= Richard Lischer =

American preacher

Richard Alan Lischer (born November 12, 1943, in St. Louis, Missouri) is an American author, memoirist, preacher, practical theologian, and professor emeritus at Duke Divinity School.

==Duke Divinity School==
After serving as a Lutheran pastor for nine years, Lischer joined the faculty of Duke Divinity School in 1979. He has been interviewed on topics ranging from church liturgy to death, commenting frequently in the New York Times.
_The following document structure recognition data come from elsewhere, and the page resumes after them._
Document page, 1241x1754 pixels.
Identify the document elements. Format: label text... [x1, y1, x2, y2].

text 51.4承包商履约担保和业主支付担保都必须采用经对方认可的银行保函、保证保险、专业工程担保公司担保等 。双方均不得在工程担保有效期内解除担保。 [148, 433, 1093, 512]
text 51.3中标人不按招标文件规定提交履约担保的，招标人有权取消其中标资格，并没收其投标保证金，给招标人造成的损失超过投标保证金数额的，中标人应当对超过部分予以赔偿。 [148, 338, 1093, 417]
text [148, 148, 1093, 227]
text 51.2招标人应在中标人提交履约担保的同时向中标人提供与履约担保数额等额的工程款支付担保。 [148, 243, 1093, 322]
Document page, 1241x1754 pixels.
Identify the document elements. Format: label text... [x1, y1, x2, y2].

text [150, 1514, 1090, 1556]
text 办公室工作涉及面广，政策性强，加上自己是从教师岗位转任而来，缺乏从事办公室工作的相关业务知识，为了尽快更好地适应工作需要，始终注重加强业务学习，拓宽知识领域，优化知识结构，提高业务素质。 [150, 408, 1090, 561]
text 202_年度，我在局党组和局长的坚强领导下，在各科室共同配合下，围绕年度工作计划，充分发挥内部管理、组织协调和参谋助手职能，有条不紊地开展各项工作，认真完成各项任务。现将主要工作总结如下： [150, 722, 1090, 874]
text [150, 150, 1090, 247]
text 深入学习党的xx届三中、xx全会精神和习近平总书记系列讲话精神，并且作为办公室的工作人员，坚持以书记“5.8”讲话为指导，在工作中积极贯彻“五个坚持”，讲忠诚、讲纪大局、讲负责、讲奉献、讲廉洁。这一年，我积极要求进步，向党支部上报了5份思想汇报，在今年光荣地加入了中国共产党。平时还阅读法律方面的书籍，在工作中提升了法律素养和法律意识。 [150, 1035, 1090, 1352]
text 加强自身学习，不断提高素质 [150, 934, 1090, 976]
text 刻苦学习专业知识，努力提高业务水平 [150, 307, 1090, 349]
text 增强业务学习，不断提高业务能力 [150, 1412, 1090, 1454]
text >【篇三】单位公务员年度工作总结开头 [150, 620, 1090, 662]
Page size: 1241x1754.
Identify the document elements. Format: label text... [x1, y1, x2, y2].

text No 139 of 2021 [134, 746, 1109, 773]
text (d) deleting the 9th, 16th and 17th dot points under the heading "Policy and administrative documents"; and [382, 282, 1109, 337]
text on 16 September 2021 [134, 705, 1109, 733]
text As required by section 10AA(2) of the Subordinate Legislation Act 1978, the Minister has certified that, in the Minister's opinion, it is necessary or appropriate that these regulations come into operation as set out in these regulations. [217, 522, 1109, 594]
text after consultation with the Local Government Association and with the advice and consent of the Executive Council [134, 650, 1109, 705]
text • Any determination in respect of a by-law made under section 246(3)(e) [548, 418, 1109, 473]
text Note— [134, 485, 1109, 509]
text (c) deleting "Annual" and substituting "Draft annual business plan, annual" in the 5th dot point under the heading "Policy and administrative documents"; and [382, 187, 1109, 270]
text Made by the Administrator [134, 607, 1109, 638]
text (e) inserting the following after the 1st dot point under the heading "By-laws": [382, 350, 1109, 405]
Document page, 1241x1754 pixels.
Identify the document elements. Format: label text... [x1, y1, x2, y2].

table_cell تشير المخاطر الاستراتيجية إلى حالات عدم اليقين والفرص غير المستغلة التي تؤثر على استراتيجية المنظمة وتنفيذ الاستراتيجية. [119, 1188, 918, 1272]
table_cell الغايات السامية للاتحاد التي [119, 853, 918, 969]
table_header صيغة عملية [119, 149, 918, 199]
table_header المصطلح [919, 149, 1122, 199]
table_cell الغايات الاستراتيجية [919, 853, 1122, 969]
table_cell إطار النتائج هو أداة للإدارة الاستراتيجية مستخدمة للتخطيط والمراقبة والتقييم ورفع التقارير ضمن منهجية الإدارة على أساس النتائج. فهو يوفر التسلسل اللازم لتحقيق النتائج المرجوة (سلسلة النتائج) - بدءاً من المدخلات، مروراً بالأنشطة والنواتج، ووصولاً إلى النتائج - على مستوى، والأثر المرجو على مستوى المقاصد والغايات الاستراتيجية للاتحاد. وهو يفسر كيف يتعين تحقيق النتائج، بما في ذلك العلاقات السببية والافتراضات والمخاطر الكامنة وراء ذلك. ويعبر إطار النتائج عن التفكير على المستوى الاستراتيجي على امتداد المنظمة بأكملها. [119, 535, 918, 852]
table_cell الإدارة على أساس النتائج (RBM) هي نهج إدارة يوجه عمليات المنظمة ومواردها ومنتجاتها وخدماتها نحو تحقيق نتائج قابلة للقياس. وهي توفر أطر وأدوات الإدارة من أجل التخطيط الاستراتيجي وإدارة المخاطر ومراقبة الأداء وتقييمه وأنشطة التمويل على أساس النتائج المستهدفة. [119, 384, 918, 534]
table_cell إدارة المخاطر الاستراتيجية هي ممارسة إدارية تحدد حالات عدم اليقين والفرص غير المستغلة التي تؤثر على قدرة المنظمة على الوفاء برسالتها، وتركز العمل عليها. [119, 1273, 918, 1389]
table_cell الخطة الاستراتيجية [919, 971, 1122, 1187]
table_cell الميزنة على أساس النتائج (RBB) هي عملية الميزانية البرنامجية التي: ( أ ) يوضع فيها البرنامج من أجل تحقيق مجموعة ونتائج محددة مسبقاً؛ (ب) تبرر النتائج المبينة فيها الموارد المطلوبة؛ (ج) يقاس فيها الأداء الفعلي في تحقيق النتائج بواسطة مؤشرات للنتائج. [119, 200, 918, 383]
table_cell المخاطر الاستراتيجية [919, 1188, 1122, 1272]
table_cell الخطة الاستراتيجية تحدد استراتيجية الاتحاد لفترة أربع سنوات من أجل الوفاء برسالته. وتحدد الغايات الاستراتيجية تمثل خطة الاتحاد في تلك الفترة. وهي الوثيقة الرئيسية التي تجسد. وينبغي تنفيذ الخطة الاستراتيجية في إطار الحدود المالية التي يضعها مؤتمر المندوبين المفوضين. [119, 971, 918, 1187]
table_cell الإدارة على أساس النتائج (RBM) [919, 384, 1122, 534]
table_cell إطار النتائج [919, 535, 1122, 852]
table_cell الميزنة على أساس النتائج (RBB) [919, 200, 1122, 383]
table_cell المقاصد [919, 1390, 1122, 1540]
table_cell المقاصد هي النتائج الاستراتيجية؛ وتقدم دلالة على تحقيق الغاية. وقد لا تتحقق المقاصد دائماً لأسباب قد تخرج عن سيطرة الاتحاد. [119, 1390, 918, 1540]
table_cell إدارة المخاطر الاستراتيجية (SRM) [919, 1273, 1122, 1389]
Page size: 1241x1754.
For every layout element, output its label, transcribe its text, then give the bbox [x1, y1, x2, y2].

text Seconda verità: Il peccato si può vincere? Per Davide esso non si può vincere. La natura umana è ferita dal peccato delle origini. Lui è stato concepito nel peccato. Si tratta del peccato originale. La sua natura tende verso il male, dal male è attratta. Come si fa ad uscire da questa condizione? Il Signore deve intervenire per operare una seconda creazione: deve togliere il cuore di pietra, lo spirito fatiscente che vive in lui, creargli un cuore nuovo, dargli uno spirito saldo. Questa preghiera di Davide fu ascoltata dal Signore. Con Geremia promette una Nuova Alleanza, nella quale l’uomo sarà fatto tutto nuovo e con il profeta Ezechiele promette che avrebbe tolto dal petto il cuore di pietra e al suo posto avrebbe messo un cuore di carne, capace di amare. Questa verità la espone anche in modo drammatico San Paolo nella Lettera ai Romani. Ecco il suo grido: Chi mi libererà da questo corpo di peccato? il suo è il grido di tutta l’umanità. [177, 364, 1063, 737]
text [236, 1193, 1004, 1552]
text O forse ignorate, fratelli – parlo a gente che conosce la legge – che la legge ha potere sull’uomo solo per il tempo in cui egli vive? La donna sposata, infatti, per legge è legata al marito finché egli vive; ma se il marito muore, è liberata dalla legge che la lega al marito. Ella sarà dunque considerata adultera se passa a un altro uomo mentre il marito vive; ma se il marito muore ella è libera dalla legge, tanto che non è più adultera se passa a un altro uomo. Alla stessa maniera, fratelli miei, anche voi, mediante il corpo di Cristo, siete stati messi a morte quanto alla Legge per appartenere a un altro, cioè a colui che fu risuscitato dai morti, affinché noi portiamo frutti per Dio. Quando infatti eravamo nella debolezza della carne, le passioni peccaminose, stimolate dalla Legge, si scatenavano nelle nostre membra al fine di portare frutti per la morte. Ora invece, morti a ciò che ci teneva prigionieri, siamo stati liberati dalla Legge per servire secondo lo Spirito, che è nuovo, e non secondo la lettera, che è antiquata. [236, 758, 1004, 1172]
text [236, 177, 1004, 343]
He has participated in multiple NPR interviews, and in 2010 was a part of the PBS documentary "God in America," where he provides background for the episode on the leadership of Martin Luther King, Jr. during the civil rights movement. He has also explored the interactions of preaching, politics, and literature, notably at Yale Divinity School in his Lyman Beecher Lectures on preaching and reconciliation, as well as in a prize-winning study of Martin Luther King, Jr., The Preacher King: Martin Luther King, Jr. and the Word that Moved America, for which he was interviewed by Duke News in 2011.
He was one of two keynote speakers at the first international symposium on homiletics held at Heidelberg University. In the classroom, he draws both on the church’s long tradition as well as the experience of contemporary preachers as resources for parish ministry. In 2000, he inaugurated Duke Divinity School’s first chair in preaching. Lischer has preached all over the world, most notably at the Washington National Cathedral, and regularly at Duke University Chapel. He is a former president of the Academy of Homiletics and the recipient of the Academy’s Lifetime Achievement Award.

==Memoir==
Although both a pastor and an academic, it is Lischer's recent memoir work that has received the most public attention. His first memoir is the story of his early ministry, Open Secrets: A Memoir of Faith and Discovery, and is set in middle-America in the early 1970s. It evokes the hidden dramas in a small country church and traces the painful learning curve of its inexperienced minister. Following the book’s publication in 2001, Lischer began a program of research and teaching in spiritual autobiography that has increasingly occupied the latter phases of his career. A second memoir, Stations of the Heart: Parting with a Son, commemorates his son, Adam, who died of cancer in 2005, for which Lischer received attention in national and regional press. His most recent book Our Hearts Are Restless: The Art of Spiritual Memoir was published in 2022 by Oxford University Press.

==Personal life==
Lischer graduated from Concordia Senior College in Fort Wayne, IN in 1965, and then from Washington University in St. Louis in 1967 with an MA in English. He earned the Bachelor of Divinity at Concordia Seminary in St. Louis in 1969. His Ph.D. (Theology) came from King's College London, in 1972. He is married to Tracy Kenyon Lischer, a lawyer in Durham, North Carolina.
==Publications==
Lischer has published more than a dozen books, including The Company of Preachers: Wisdom on Preaching from Augustine to the Present, which was awarded "Best Book in Ministry/Leadership" by Christianity Today. He is also regularly published in The Christian Century and his essays and opinion pieces have appeared in the Washington Post, the Wall Street Journal, the Atlanta Journal Constitution, the Sydney Morning Herald, the Raleigh News and Observer, and the Durham (NC) Herald.

In 2016, a Festschrift was published in his honor. Preaching Gospel: Essays in Honor of Richard Lischer included contributions from Ellen F. Davis, Stanley Hauerwas, and Richard B. Hays.